While many of the park's features had been described by mountain men and other explorers, the West Thumb area was the first Yellowstone feature to be written about in a publication. Daniel T. Potts, a trapper in the Yellowstone region in the 1820s, wrote a letter to his brother in Philadelphia, Pennsylvania, regarding his experiences in this area.
The letter was later corrected for punctuation and spelling and printed in the Philadelphia Gazette on September 27, 1827. Part of the letter describing the northern part of the West Thumb Geyser Basin, which is currently known as "Potts Basin" follows:
...on the south borders of this lake is a number of hot and boiling springs some of water and others of most beautiful fine clay and resembles that of a mush pot and throws its particles to the immense height of from twenty to thirty feet in height[.] The clay is white and of a pink and water appears fathomless as it appears to be entirely hollow under neath.

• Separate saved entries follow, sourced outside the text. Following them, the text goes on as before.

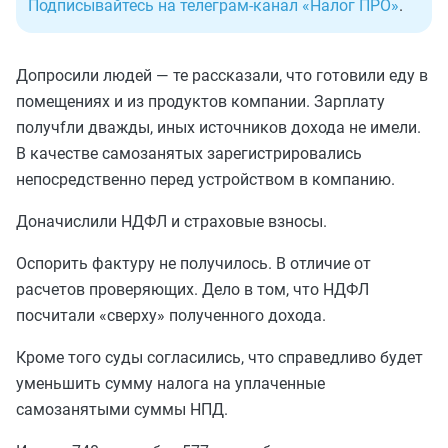
Подписывайтесь на телеграм-канал «Налог ПРО»
.
Допросили людей — те рассказали, что готовили еду в
помещениях и из продуктов компании. Зарплату
получfли дважды, иных источников дохода не имели.
В качестве самозанятых зарегистрировались
непосредственно перед устройством в компанию.
Доначислили НДФЛ и страховые взносы.
Оспорить фактуру не получилось. В отличие от
расчетов проверяющих. Дело в том, что НДФЛ
посчитали «сверху» полученного дохода.
Кроме того суды согласились, что справедливо будет
уменьшить сумму налога на уплаченные
самозанятыми суммы НПД.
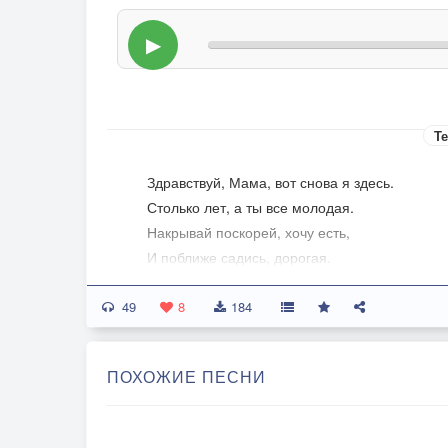
▶
Те
Здравствуй, Мама, вот снова я здесь.
Столько лет, а ты все молодая.
Накрывай поскорей, хочу есть,
И поближе садись, дорогая.
49
8
184
ПОХОЖИЕ ПЕСНИ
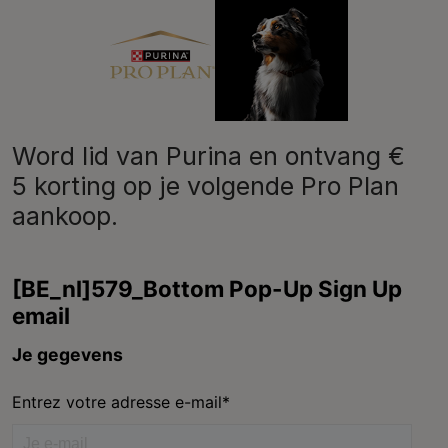
Purina
Word lid van Purina en ontvang €
5 korting op je volgende Pro Plan
aankoop.
Volg ons
facebook
instagram
youtube
Neem contact met ons op
Bel ons:
02.529.54.54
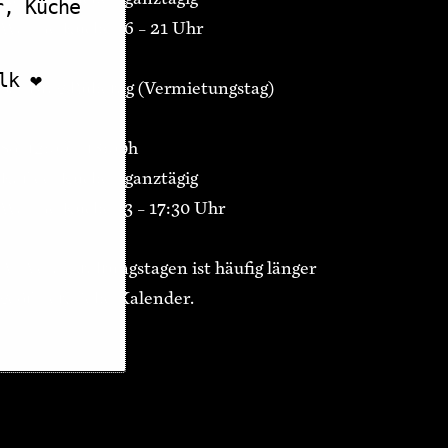
r, Küche
Warme Küche 16 – 21 Uhr
k ❤️
Samstag Ruhetag (Vermietungstag)
So 12:00 – 18:00h
Kaffee/Kuchen ganztägig
Warme Küche 13 – 17:30 Uhr
An Veranstaltungstagen ist häufig länger
geöffnet, siehe Kalender.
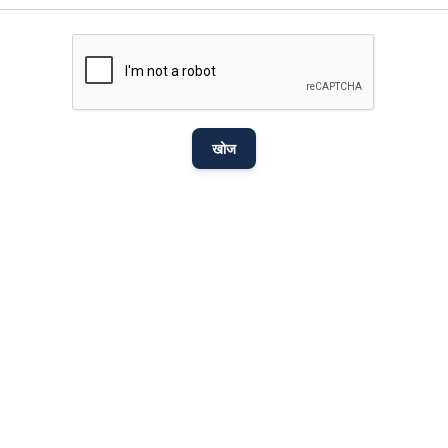
मराठी
Bahasa Melayu
नेपाली
ਪੰਜਾਬੀ
खोज
Português
Русский
தமிழ்
తెలుగు
Tagalog
Türkçe
اردو
Tiếng Việt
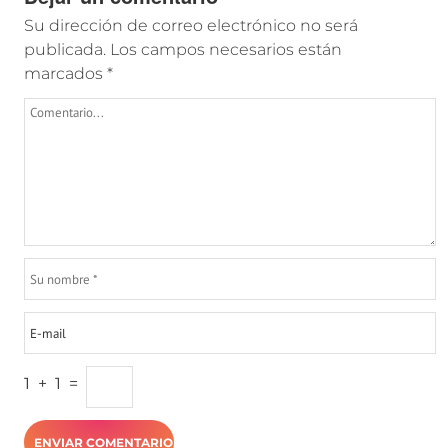
Su dirección de correo electrónico no será
publicada.
Los campos necesarios están
marcados
*
1
+
1
=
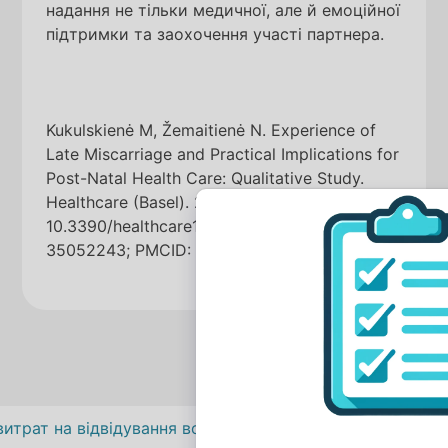
надання не тільки медичної, але й емоційної
підтримки та заохочення участі партнера.
Kukulskienė M, Žemaitienė N. Experience of
Late Miscarriage and Practical Implications for
Post-Natal Health Care: Qualitative Study.
Healthcare (Basel). 2022 Jan 1;10(1):79. doi:
10.3390/healthcare10010079. PMID:
35052243; PMCID: PMC8775379.
Навігація
витрат на відвідування волонтерами літніх овдовілих лю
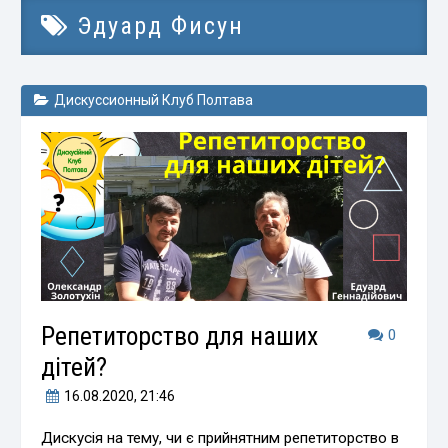
Эдуард Фисун
Дискуссионный Клуб Полтава
Репетиторство для наших
0
дітей?
16.08.2020
, 21:46
Дискусія на тему, чи є прийнятним репетиторство в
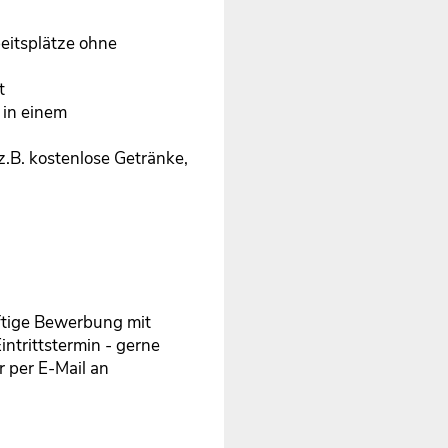
eitsplätze ohne
t
 in einem
z.B. kostenlose Getränke,
ftige Bewerbung mit
ntrittstermin - gerne
 per E-Mail an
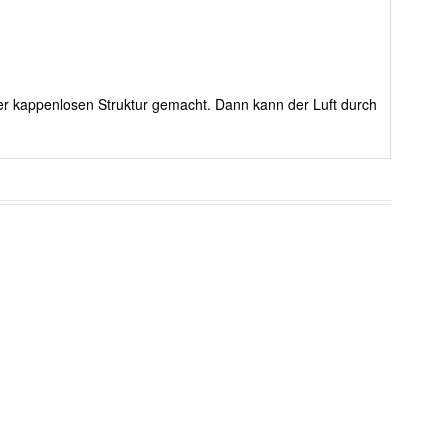
rer kappenlosen Struktur gemacht. Dann kann der Luft durch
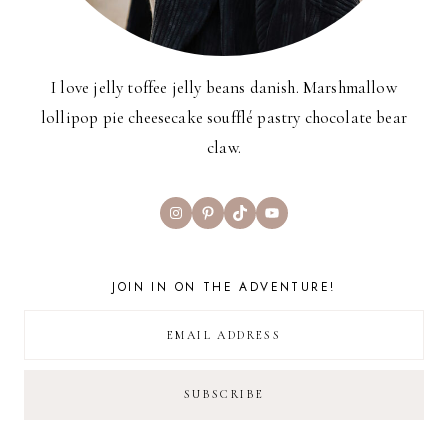
I love jelly toffee jelly beans danish. Marshmallow
lollipop pie cheesecake soufflé pastry chocolate bear
claw.
Instagram
Pinterest
TikTok
YouTube
JOIN IN ON THE ADVENTURE!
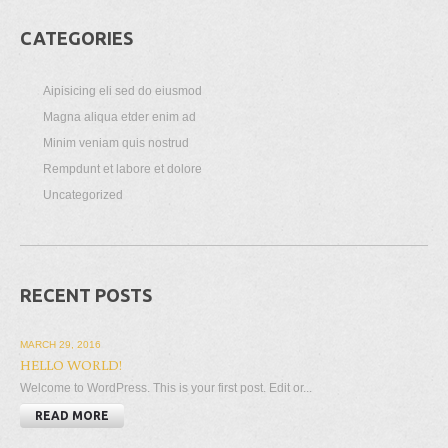
CATEGORIES
Aipisicing eli sed do eiusmod
Magna aliqua etder enim ad
Minim veniam quis nostrud
Rempdunt et labore et dolore
Uncategorized
RECENT POSTS
MARCH 29, 2016
HELLO WORLD!
Welcome to WordPress. This is your first post. Edit or...
READ MORE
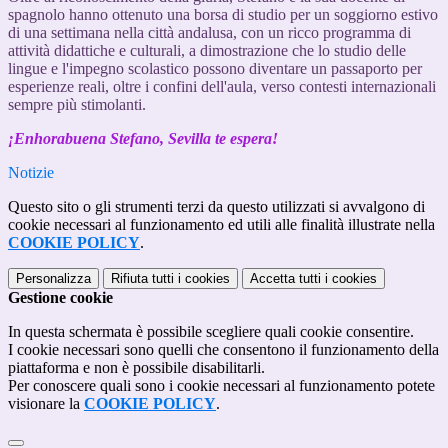
spagnolo hanno ottenuto una borsa di studio per un soggiorno estivo
di una settimana nella città andalusa, con un ricco programma di
attività didattiche e culturali, a dimostrazione che lo studio delle
lingue e l'impegno scolastico possono diventare un passaporto per
esperienze reali, oltre i confini dell'aula, verso contesti internazionali
sempre più stimolanti.
¡Enhorabuena Stefano, Sevilla te espera!
Notizie
Questo sito o gli strumenti terzi da questo utilizzati si avvalgono di
cookie necessari al funzionamento ed utili alle finalità illustrate nella
COOKIE POLICY
.
Personalizza
Rifiuta tutti
i cookies
Accetta tutti
i cookies
Gestione cookie
In questa schermata è possibile scegliere quali cookie consentire.
I cookie necessari sono quelli che consentono il funzionamento della
piattaforma e non è possibile disabilitarli.
Per conoscere quali sono i cookie necessari al funzionamento potete
visionare la
COOKIE POLICY
.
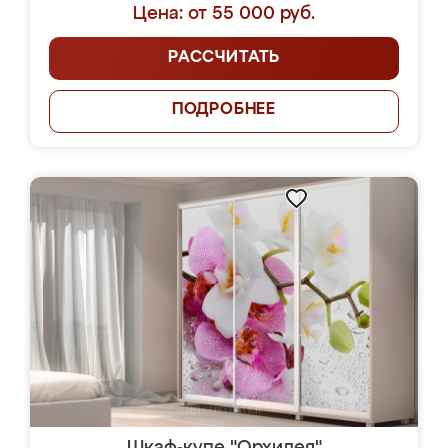
Цена: от 55 000 руб.
РАССЧИТАТЬ
ПОДРОБНЕЕ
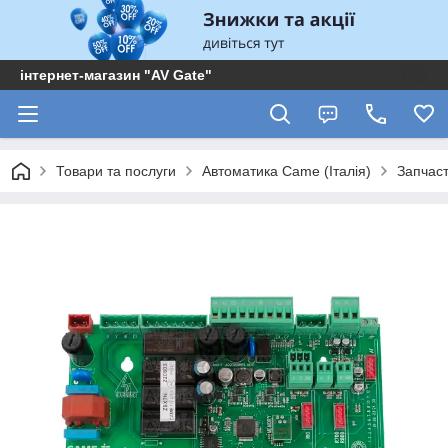
інтернет-магазин "AV Gate"
Товари та послуги
Автоматика Came (Італія)
Запчас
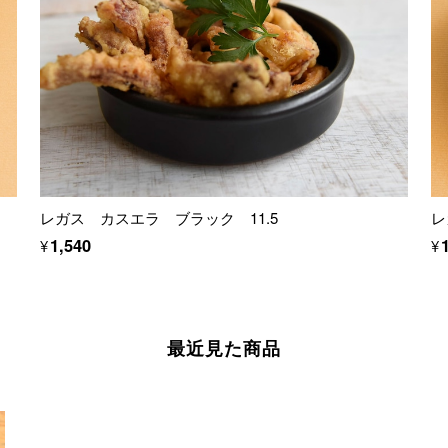
レガス カスエラ ブラック 11.5
レ
¥1,540
¥
最近見た商品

There is also a number of places where the pure sulfur is sent forth in abundance[.] One of our men visited one of those whilst taking his recreation[.] There at an instant the earth began a tremendous trembling and he with difficulty made his escape when an explosion took place resembling that of thunder. During our stay in that quarter I heard it every day[.]
In 1869, the first scientific expedition to explore the Yellowstone area, the Folsom- Cook-Peterson Expedition, visited the West Thumb Geyser Basin. David Folsom described the area as follows:
Among these were springs differing from any we had previously seen. They were situated along the shore for a distance of two miles, extending back from it about five hundred yards and into the lake perhaps as many feet. There were several hundred springs here, varying in size from miniature fountains to pools or wells seventy-five feet in diameter and of great depth. The water had a pale violet tinge, and was very clear, enabling us to discern small objects fifty or sixty feet below the surface. A small cluster of mud springs near by claimed our attention. These were filled with mud, resembling thick paint of the finest quality, differing in color from pure white to the various shades of yellow, pink, red and violet. During the afternoon they threw mud to the height of fifteen feet. . . .
Historically, visitors travelling to Yellowstone would arrive at West Thumb via stagecoach from the Old Faithful area. At West Thumb, they had the choice of continuing on the dusty, bumpy stagecoach or boarding the steamship "Zillah" to continue the journey to the Lake Hotel. The boat dock was located near the south end of the basin near Lakeside Spring.
The West Thumb area used to be the site of a large campground, cabins, a photo shop, a cafeteria, and a gas station. This development was located immediately next to the geyser basin with the park road passing between the two. In an effort to further protect the scenic quality and the very resource that visitors were coming to see, the National Park Service removed this development in the 1980s.